3 horas e 50 minutos
-É aqui mesmo. Pode me deixar.
O taxista gordo e suado, de origem Mongol, pareceu ter
ficado com uma pulga atrás da orelha depois que percebeu que seu passageiro
estava para descer em uma zona completamente tomada por sacrílegos. Dinheiro é
dinheiro, pensou, e abriu a porta para Tyuugai. Tyuugai entregou para ele 12
Rúpias Bukkaras- um assalto, principalmente para ele que veio de família
humilde e cujo dinheiro quase não dava até o final do mês. A Li ainda me paga,
pensou.
Chegando à praça, confrontou-se com uma dificuldade: como
encontrar Li no meio daquela multidão? Com certeza, no meio de toda aquela
gente cinzenta, enrugada e mal-vestida ela acabaria se sobressaindo, mas mesmo
assim seria uma tarefa de várias horas.
Aproximou-se de uma velha senhora que carregava uma gaiola
cheia de pintinhos, e perguntou à ela:
-Com licença, você fala Mongol?
-Mongol? Ah sim, eu falar, quer dizer, não muito. Meu
vestido está pululando com agendas e eu não treinar há um peixe.
Tyuugai não entendeu quase nada, mas tentou prosseguir a
conversa.
-Viu moça... dessa altura... jovem, de tailleur?
A velha fez uma cara de confusa e então, compreendendo,
disse:
-Ah sim, moça maluca. Ela ser revolucionária mais
diferente da face da vida.
Apontou então para o centro da praça, onde estavam algumas
caixas; em cima delas, alguns monges e uma garota magra e jovem berrando em um
megafone.
-Li?- Tyuugai perguntou, observando aquela cena bizarra.
Lembrou-se então da velha e disse para ela: -Ham, certo, obrigado pela
informação, velha senhora.
-Não há de onde- disse a senhora, abrindo um sorriso sem muitos
dentes.
Tyuugai andou com dificuldade até o local onde estavam as
caixas, e conforme ia chegando mais perto a mensagem de Li no megafone ia
ficando mais clara:
"Aguentamos a opressão por muito tempo!"
"Abram as portas das cadeias! Derrubem as fábricas!
Confisquem as armas!"
"Não devemos ter medo do Dalai Lama. O Dalai Lama
deve ter medo de nós!"
Das duas uma: ou essas frases simbolizavam mais um de seus
acessos de rebeldia, ou ela tinha pirado de vez.

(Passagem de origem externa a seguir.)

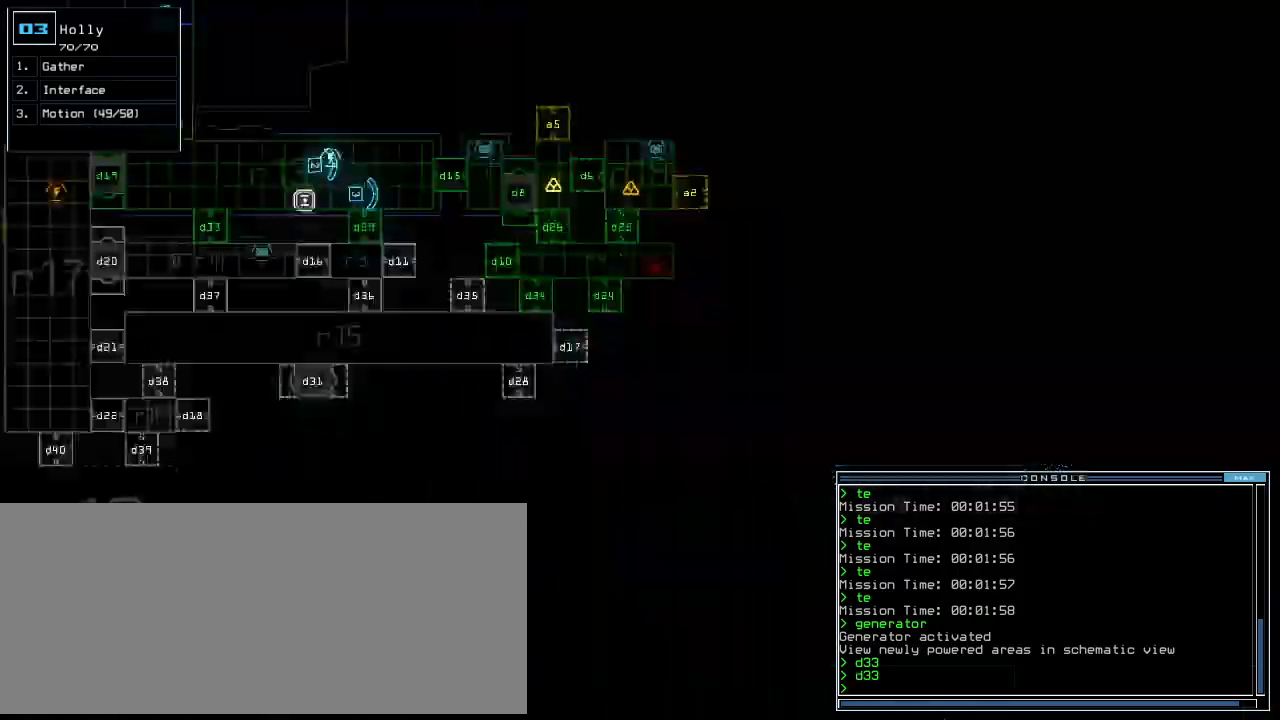
{"keys": [], "events": [[20, "space", "up"]]}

-Li, esse é um dos seus acessos de rebeldia ou você pirou
de vez?- disse ele, enfurecido.
Li não ouviu, mas logo depois virou-se para a ala sul da
praça empunhando seu megafone, e, vendo Tyuugai, abriu um sorriso.

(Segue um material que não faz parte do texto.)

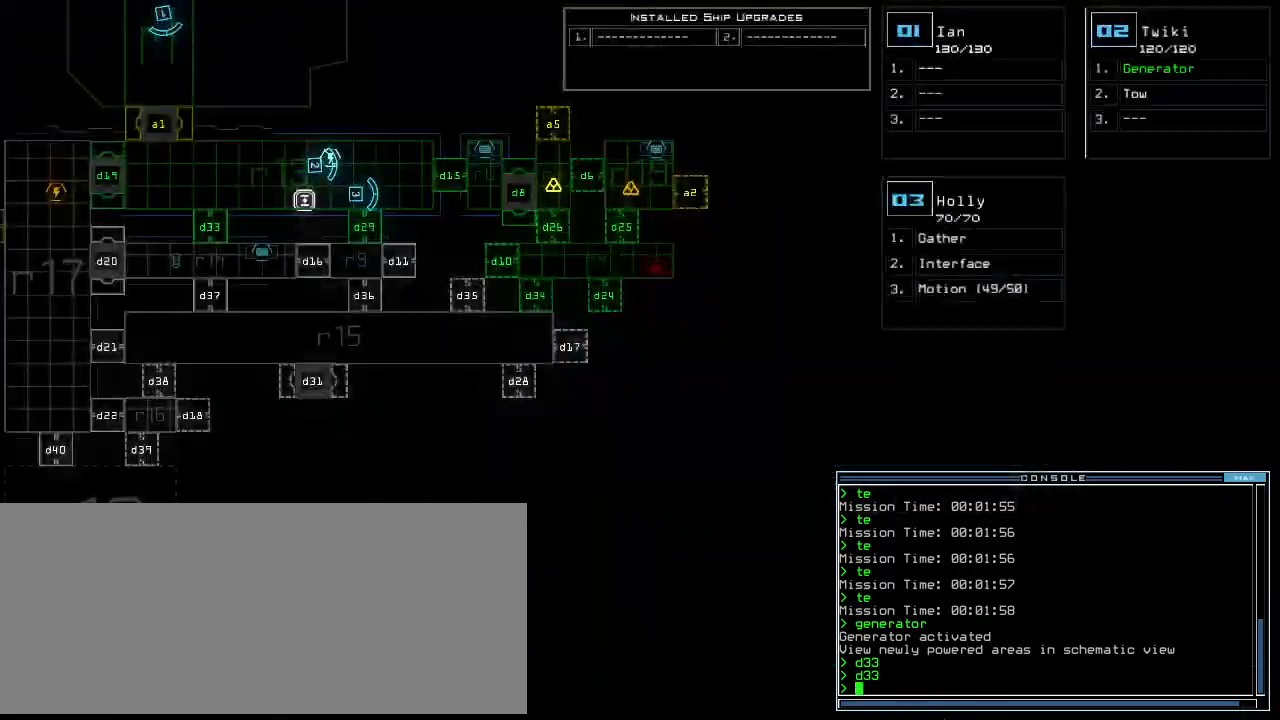
{"keys": [], "events": [[60, "space", "down"], [160, "space", "up"]]}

-Tyu! Como foi lá na escola?
-Bom, felizmente, o incêndio tinha começado às 5 da manhã,
antes da escola abrir, então ninguém se machucou. Mas a pergunta mais
importante nesse momento é: o que está fazendo aí?
A multidão começou à reclamar do silêncio súbito de Li.
-Tyu, veja só- ela limpou a garganta e falou no megafone-
Esse é um momento histórico!
A população bateu palmas e gritou em apoio.
-Tyu, eles me amam. Eu nasci pra isso- disse Li, esboçando
um sorriso de ingenuidade sincera.-O tempo todo eu estava indo na direção
certa, mas tinha escolhido a vocação errada. É meu destino, sim, cativar
multidões com a minha voz e meu carisma, mas não detrás das lentes de uma
câmera. Meu lugar é aqui, com a massa! Os operários, os tecelões, os mineiros!
Todos esses pés-rapados que ninguém defende!
Tyuugai balançou a cabeça, meio chocado, meio entristecido.
-Li... você é maluca.
-Diga-me algo que eu não sei.-limpou então a garganta-
Hora do show!-e recomeçou a esbravejar no megafone.
Tyuugai reuniu forças e começou à gritar.
-Li, você está sendo irresponsável! Só tem 22 anos! O que
você entende da vida e da política? Está tendo é um acesso de rebeldia!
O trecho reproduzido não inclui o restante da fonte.